Pour l’ingénieur textile et responsable du sous-département d'ennoblissement (blanchissement), Amadou Cissé, des mesures importantes sont à prendre pour assurer le développement durable de l’entreprise. Il s’agit de la promotion du consommer local, de l’augmentation du taux de transformation de notre matière première le coton qui est seulement de 2 %, de la disponibilité des intrants sur place et de la lutte contre la concurrence déloyale. Quant au chef de l’atelier de tissage, Djidji Diarra, il a mis un accent particulier sur la révision des accords d'établissements et des grilles de salaires.


Dans l’ensemble, le directeur général de la Comatex affiche sa satisfaction, sa joie et sa fierté suite à la reprise des activités. Issa Sangaré reconnaît les efforts et les réalisations des autorités et des personnes de bonne volonté qui ont contribué à ce succès.

Les activités, a-t-il précisé, ont bien repris à tous les niveaux de l'usine et les ouvriers des ateliers de filature, de tissage et d'ennoblissement répartis en deux équipes se relaient jour et nuit (de minuit à 8h 30 et de 8h30 à 17h). «Au total, 94 % des travailleurs ont repris le chemin de l’usine sur les 1.256. Nous déplorons des cas de décès, des partants à la retraite et des démissionnaires. C’est ce qui explique la réduction de l’effectif», a-t-il déclaré.


S’exprimant sur la production de l’entreprise, Issa Sangaré dira qu’elle tourne actuellement autour des tissus évènementiels et fils à tisser qui sont fortement demandés par les artisans du Mali, de la Guinée et du Burkina Faso. On note aussi de la compresse et du coton hydrophile. La production moyenne au niveau de la filature est de 5 tonnes par jour et 20.000 mètres par jour au niveau du tissage. S’agissant du tissu imprimé, elle est encore timide en raison du manque de demandes, a-t-il détaillé.

Pour le directeur général de la Comatex, la reprise de l'usine constitue une avancée importante, mais assurer la pérennité de l'activité représente un défi de taille. Parmi les défis majeurs auxquels l'usine textile a dû faire face lors de sa reprise figure la remise en état des machines. Certaines d’entre elles avaient perdu les programmes informatiques qui leur permettaient de fonctionner. Grâce aux ressources humaines du Centre de recherche et de formation pour les industries légères et textiles (Cerfiltex) le problème a été résolu.

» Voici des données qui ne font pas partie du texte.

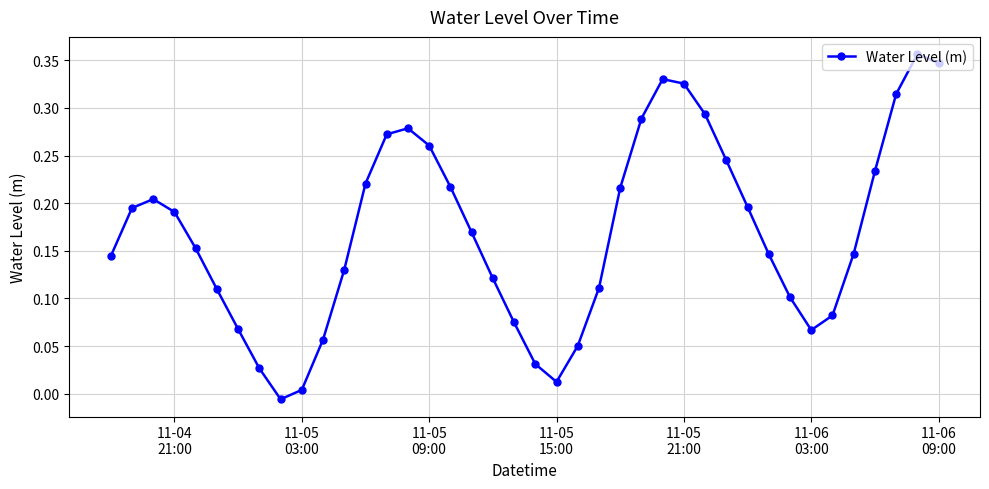

What is the sum of all values?

6.8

 Ce n’est pas tout, l’encre d’impression qui permet de graver les images sur les cadres rotatifs était périmée à cause du temps d’arrêt prolongé ainsi que les 40 tonnes d’amidon de maïs servant à renforcer la résistance du fil au niveau du tissage. Ces intrants provenaient uniquement de Chine depuis la création de l’usine. Une solution a été trouvée à proximité, permettant à la  Comatex de produire, lors de sa relance, ses premiers tissus avec l’effigie du président Assimi Goïta. Comme perspectives, le patron de la Comatex a évoqué la nécessité de moderniser les équipements de l’usine pour faire face aux pièces de rechange qui sont difficiles à trouver.

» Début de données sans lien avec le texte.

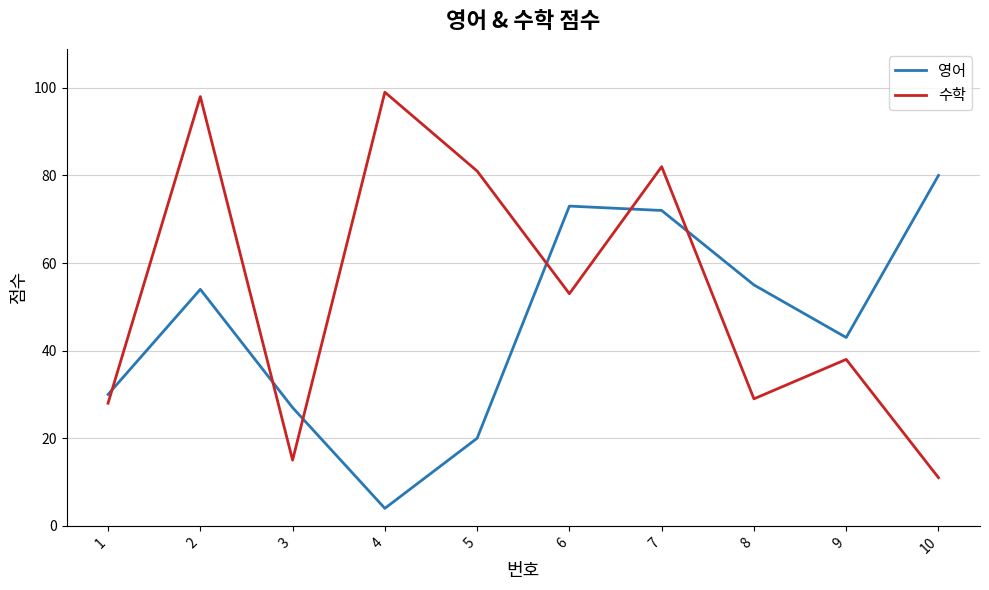

What are all the series names shown in the legend?

영어, 수학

Issa Sangaré estime que la production des tissus événementiels peut être saisonnière et limitée à certaines périodes de l'année. Elle ne peut pas faire vivre l’ensemble des travailleurs de l’usine textile, car les charges sont élevées. Il est primordial selon lui d'explorer de nouvelles opportunités de diversification de produits notamment la production de tissus kaki scolaire ou militaire pour assurer la viabilité de l'entreprise et le bien-être des travailleurs. Cela nécessite de l’investissement de l’État. Le directeur général de la Comatex a encouragé les travailleurs à collaborer étroitement pour garantir le succès des activités, mériter la confiance placée en eux et faire prospérer l'entreprise.